DB1, established during the first half of the project, has been instrumental in creating a comprehensive, multi-level, multi-label text classification dataset from 19th-century periodicals across the three studied cultures. This includes collecting, categorizing, and annotating a vast array of documents, leading to a unique multilingual text classification dataset, which is unprecedented in literary studies. DB2 focuses on the translations of European literary works into Ottoman, Russian, and Japanese, offering insights into the cross-cultural literary exchanges of the period. It correlates original works with their translations, providing a deeper understanding of the publication dynamics and literary influences across these cultures.
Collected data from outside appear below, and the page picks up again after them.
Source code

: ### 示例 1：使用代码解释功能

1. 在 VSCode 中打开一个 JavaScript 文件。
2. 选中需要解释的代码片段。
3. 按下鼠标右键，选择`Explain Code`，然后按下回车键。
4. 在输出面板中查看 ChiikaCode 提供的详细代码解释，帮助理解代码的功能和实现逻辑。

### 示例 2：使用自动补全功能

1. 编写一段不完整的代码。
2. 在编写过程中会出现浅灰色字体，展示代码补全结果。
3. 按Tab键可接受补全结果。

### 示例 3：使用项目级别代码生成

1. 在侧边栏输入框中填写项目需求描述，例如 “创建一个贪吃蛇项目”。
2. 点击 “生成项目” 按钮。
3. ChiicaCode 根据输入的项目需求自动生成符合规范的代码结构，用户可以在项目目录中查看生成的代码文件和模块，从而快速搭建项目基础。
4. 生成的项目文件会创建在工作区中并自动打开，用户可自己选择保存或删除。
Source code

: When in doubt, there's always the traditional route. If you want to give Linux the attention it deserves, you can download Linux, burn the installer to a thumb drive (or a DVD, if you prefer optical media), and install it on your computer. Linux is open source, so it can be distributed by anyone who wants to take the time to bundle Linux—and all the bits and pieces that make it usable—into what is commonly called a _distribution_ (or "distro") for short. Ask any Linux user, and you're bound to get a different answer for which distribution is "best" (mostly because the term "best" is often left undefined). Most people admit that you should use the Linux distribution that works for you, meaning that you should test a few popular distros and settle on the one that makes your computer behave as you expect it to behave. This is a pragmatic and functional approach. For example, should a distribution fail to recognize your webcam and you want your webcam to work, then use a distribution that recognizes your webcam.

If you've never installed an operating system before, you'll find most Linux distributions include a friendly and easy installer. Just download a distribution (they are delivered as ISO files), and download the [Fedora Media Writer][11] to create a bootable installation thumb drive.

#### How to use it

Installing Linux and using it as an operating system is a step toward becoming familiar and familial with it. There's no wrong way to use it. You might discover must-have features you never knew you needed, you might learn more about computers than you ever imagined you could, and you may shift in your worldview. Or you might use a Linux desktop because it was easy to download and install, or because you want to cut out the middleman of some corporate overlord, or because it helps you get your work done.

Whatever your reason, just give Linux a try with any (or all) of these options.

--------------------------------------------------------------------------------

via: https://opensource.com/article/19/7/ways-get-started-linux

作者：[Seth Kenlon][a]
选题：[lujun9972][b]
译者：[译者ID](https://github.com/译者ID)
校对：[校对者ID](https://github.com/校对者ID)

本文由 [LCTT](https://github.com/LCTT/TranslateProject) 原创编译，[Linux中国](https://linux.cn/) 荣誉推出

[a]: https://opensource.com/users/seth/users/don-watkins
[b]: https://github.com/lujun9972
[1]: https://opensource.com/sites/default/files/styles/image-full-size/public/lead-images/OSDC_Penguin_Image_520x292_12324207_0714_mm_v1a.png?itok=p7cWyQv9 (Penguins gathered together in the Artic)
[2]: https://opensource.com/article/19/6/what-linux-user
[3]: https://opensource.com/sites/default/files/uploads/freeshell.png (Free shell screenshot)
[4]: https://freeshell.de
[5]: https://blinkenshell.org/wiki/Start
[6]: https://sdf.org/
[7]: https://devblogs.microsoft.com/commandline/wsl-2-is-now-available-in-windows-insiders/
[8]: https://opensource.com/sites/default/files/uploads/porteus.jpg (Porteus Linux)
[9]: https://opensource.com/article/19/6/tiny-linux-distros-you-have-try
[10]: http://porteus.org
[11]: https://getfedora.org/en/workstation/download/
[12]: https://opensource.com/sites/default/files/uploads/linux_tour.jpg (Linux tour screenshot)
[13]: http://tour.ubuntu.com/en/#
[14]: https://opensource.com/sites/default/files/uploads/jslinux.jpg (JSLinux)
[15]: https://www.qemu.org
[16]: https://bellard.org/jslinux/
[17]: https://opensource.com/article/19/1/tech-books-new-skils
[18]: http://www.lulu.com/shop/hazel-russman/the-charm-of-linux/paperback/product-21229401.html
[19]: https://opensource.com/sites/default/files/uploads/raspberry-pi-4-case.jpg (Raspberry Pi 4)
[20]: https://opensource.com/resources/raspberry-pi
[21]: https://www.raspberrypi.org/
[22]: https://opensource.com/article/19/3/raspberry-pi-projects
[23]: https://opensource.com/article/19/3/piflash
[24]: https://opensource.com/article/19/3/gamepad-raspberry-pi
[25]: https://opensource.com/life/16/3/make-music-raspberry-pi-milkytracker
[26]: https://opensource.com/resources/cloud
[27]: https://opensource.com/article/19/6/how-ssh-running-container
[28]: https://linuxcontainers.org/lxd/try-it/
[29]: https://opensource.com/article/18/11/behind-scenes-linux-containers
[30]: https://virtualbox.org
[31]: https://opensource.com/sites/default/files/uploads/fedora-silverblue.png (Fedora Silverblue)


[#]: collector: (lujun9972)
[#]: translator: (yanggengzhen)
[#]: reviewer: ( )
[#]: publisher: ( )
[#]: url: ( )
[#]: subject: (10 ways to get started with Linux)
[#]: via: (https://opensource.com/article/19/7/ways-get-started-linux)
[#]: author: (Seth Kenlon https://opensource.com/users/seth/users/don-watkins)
Significant technological advancements have been made, particularly in the use of large language models for analyzing this rich dataset, establishing NONWESTLIT as a pioneering effort in applying AI to the study of historical and low-resource languages.

Throughout this period, the project has successfully conducted numerous workshops, published peer-reviewed articles, and engaged in a wide range of dissemination activities, all of which surpass the initial milestones and deliverables outlined in the project's action plan. This robust engagement has not only advanced the project's objectives but has also fostered significant interdisciplinary collaboration and intellectual exchange among its members.
The NONWESTLIT project has significantly advanced beyond the state of the art by integrating methodologies from comparative literature, cultural history, and computer science. The creation and analytical processing of the two databases have enabled innovative research methods that combine qualitative and quantitative analysis with cutting-edge computational techniques.
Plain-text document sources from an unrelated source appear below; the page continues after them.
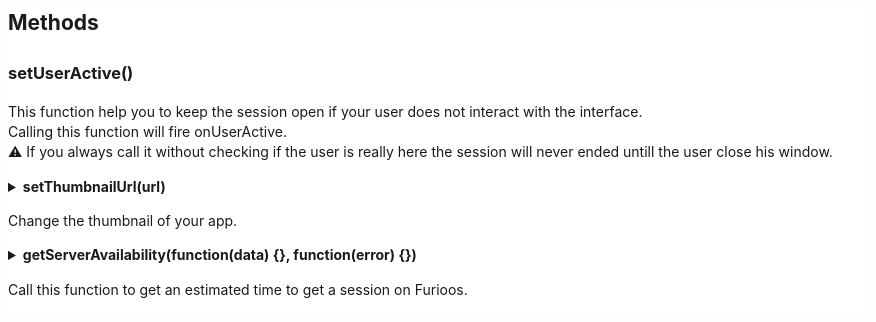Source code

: ## Methods
### setUserActive()
This function help you to keep the session open if your user does not interact with the interface.  
Calling this function will fire onUserActive.  
:warning: If you always call it without checking if the user is really here the session will never ended untill the user close his window.

<details><summary>
    <b>setThumbnailUrl(url)</b> 
    <p>Change the thumbnail of your app.</p>
  </summary></details>

<details><summary>
    <b>getServerAvailability(function(data) {}, function(error) {})</b> 
    <p>Call this function to get an estimated time to get a session on Furioos.</p>
  </summary></details>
One of the groundbreaking achievements of the project is the application of large language models to a unique dataset of historical texts, which has not only enriched literary studies but has also contributed to advancements in natural language processing and machine learning for historical and low-resource languages. This application of AI tools represents a significant methodological innovation, facilitating the automation of categorization and enhancing the interpretive capabilities across different languages and cultural contexts.
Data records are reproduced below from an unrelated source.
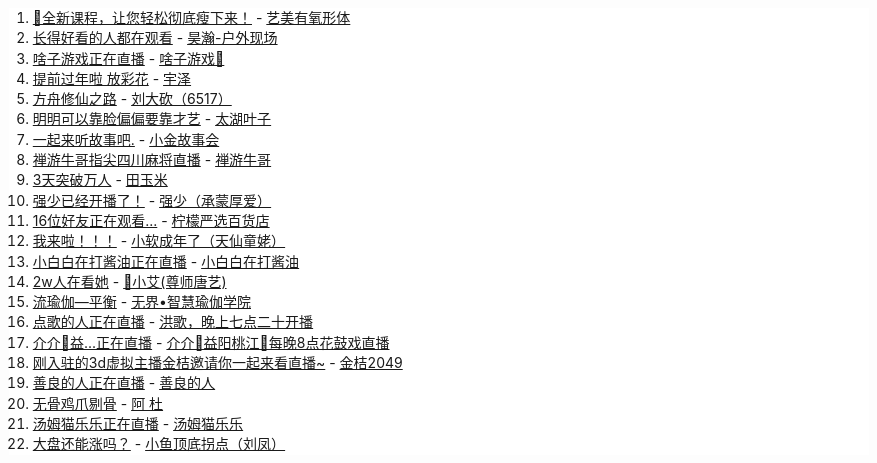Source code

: 1. [🌈全新课程，让您轻松彻底瘦下来！](https://webcast.amemv.com/webcast/reflow/7054515086289095437) - [艺美有氧形体](https://www.iesdouyin.com/share/user/4371257082001231?sec_uid=MS4wLjABAAAArgTkfpVnO2QIzOI0Xvy7haF06Vn6xzWEPIWHUZph1Fahd5mkXnnwRIKyNIZTil2j)
1. [长得好看的人都在观看](https://webcast.amemv.com/webcast/reflow/7054517015847111455) - [昊瀚-户外现场](https://www.iesdouyin.com/share/user/1601359137737584?sec_uid=MS4wLjABAAAAter90br9qU5Q1iLXpIISRLkBaofu4ZjTM8Ds0wBRMTJhpuEDf0BKD-GpbXqPDSFR)
1. [啥子游戏正在直播](https://webcast.amemv.com/webcast/reflow/7054406275015822110) - [啥子游戏🦖](https://www.iesdouyin.com/share/user/64982962620?sec_uid=MS4wLjABAAAAStdju8IbhSKaekvWEr5SodPdp8GEbrpn-iS5_V65i5A)
1. [提前过年啦 放彩花](https://webcast.amemv.com/webcast/reflow/7054500150785444622) - [宇泽](https://www.iesdouyin.com/share/user/3158215248589693?sec_uid=MS4wLjABAAAAFKGodSMaHTxOx_Fo71Zq-O_rhcIg1Bp46slHDl4As5CYhAjq102IWTSwj5Cvbb7x)
1. [方舟修仙之路](https://webcast.amemv.com/webcast/reflow/7054499793774725924) - [刘大砍（6517）](https://www.iesdouyin.com/share/user/59105492020?sec_uid=MS4wLjABAAAAm86O2IfLT1PgavtD_YQz_H9gQkwvpE3fvFAt5DasEAY)
1. [明明可以靠脸偏偏要靠才艺](https://webcast.amemv.com/webcast/reflow/7054507554166344456) - [太湖叶子](https://www.iesdouyin.com/share/user/74411715020?sec_uid=MS4wLjABAAAAMONPE5dAL8fAVdzdj2pGK9Jk18pvzYlrVJOZJ91u9gE)
1. [一起来听故事吧.](https://webcast.amemv.com/webcast/reflow/7054494384313682696) - [小金故事会](https://www.iesdouyin.com/share/user/3711565641050766?sec_uid=MS4wLjABAAAAbapQ09RQQdl1qeTrTEsW9xDi4XzAMbcWyBKNU-FjEgw0b-uT797NAwVHt5NMRz1G)
1. [禅游牛哥指尖四川麻将直播](https://webcast.amemv.com/webcast/reflow/7054452239569636132) - [禅游牛哥](https://www.iesdouyin.com/share/user/85114390449?sec_uid=MS4wLjABAAAA65z2cnIcacV6HD6m_CZGc2FmzEXVUk9xCsNDs4Z16DA)
1. [3天突破万人](https://webcast.amemv.com/webcast/reflow/7054503556145040168) - [田玉米](https://www.iesdouyin.com/share/user/2383358772400583?sec_uid=MS4wLjABAAAAp9hiv0ADswikrVvBxzp9my9B2t3VHXNT_428P-BERMknJdaFFp5U0LJEUgA5pzWJ)
1. [强少已经开播了！](https://webcast.amemv.com/webcast/reflow/7054503719976995616) - [强少（承蒙厚爱）](https://www.iesdouyin.com/share/user/2176655240203063?sec_uid=MS4wLjABAAAAIltQOHlckHNnX8XvvmzKiCCgD-pebPKElCDhKTlljQ2KLOS4sVDh5fXU5gMEczGD)
1. [16位好友正在观看...](https://webcast.amemv.com/webcast/reflow/7054506652376435491) - [柠檬严选百货店](https://www.iesdouyin.com/share/user/2991145112319101?sec_uid=MS4wLjABAAAAsWubEr_bPtqznP9u1_I5rjewahKi5Aj83jsVsospBFnXA1dmkMnBFxd1mxag83Ca)
1. [我来啦！！！](https://webcast.amemv.com/webcast/reflow/7054503067659913984) - [小软成年了（天仙童姥）](https://www.iesdouyin.com/share/user/2753596447275196?sec_uid=MS4wLjABAAAAaIJ97d1EEwT5SEZJ5OiJcvr7Y7GrhgdRdwCA_fdgkY9buuTSDKq7kYuc5-EZ5vQO)
1. [小白白在打酱油正在直播](https://webcast.amemv.com/webcast/reflow/7054452143508065054) - [小白白在打酱油](https://www.iesdouyin.com/share/user/1785254824385790?sec_uid=MS4wLjABAAAAsuzMtGdEv6XsQ2fmiMdJxwQhxkGw2Gp6v-q9UdnI7mZRFXkVOAOq0J14x1YCqhga)
1. [2w人在看她](https://webcast.amemv.com/webcast/reflow/7054495254443494180) - [🌈小艾(尊师唐艺)](https://www.iesdouyin.com/share/user/76499441282?sec_uid=MS4wLjABAAAAClEM1mUWkfpTh_IuR8q4pdm2vIQvAZhFUq_fZzKhJh8)
1. [流瑜伽—平衡](https://webcast.amemv.com/webcast/reflow/7054506601708817193) - [无界•智慧瑜伽学院](https://www.iesdouyin.com/share/user/1160730019378136?sec_uid=MS4wLjABAAAAitEucA4PIoHXDHH5uTXyHG5W8a8yhq-3B72U9NKFz9rg_mRRhvVyckb-Nwu8AYJG)
1. [点歌的人正在直播](https://webcast.amemv.com/webcast/reflow/7054505558266743567) - [洪歌，晚上七点二十开播](https://www.iesdouyin.com/share/user/105890044196?sec_uid=MS4wLjABAAAAfS9WDeIAzRAlLJs6pZeqBnZtKF0nN79WEsnxShv6CW4)
1. [介介💋益...正在直播](https://webcast.amemv.com/webcast/reflow/7054514140267301666) - [介介💋益阳桃江💋每晚8点花鼓戏直播](https://www.iesdouyin.com/share/user/1833638213205175?sec_uid=MS4wLjABAAAA__cQPANrp3KB2boskIyH4HwQ7ETi5bAuRyAGLYVyIDMV-Pat7Kda6EA7-VZWPvQe)
1. [刚入驻的3d虚拟主播金桔邀请你一起来看直播~](https://webcast.amemv.com/webcast/reflow/7054482220647451400) - [金桔2049](https://www.iesdouyin.com/share/user/69702367158?sec_uid=MS4wLjABAAAALV6Gr_h7yUafKbK2CL6J-pVVv4rGrXUyO43t7eCRhZY)
1. [善良的人正在直播](https://webcast.amemv.com/webcast/reflow/7054499085109267203) - [善良的人](https://www.iesdouyin.com/share/user/87854232313?sec_uid=MS4wLjABAAAA1bmv_lOtOjsa8Dv8QMaXh-G4JTY5aFnehWhTZDyJX_c)
1. [无骨鸡爪剔骨](https://webcast.amemv.com/webcast/reflow/7054508412226276096) - [阿 杜](https://www.iesdouyin.com/share/user/1627743510344924?sec_uid=MS4wLjABAAAAXrxIIa2_kXPaT2ct7jIo6aDC7MHm577ZPmWOVq0nKP5H_h2-9F5qlw6RRqXKgvNH)
1. [汤姆猫乐乐正在直播](https://webcast.amemv.com/webcast/reflow/7054296548649700110) - [汤姆猫乐乐](https://www.iesdouyin.com/share/user/3914704176548478?sec_uid=MS4wLjABAAAAyzllMlM0ZIdRGryShyl-z5HBm236q77im80Bkm1QEFzvVMc0843rlvnuMLymibCe)
1. [大盘还能涨吗？](https://webcast.amemv.com/webcast/reflow/7054499050690824993) - [小鱼顶底拐点（刘凤）](https://www.iesdouyin.com/share/user/3114247789477963?sec_uid=MS4wLjABAAAAb9uM-x5r_uTgHuDgureIgsp1dMV4Oie70yCfpdMZdSK7_mrepVWSAXiAYXPXMvjS)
Looking forward to the end of the project, NONWESTLIT is expected to produce further novel methodologies and interdisciplinary developments. It anticipates more publication and dissemination activities, which includes the open-access publication of three anthologies of literary criticism in translation from nineteenth century Russian, Ottoman and Japanese sources; the big-data corpus that will offer access to the database and datasets created throughout the project; the digitized collection of periodicals from the period in original and transliterated form; several peer-reviewed articles and a monograph on comparative literary modernities.

The NONWESTLIT project not only promises to push the boundaries of literary and cultural studies but also aims to transform the technological landscape by integrating AI with the humanities, thus offering significant contributions to both fields by the end of the project.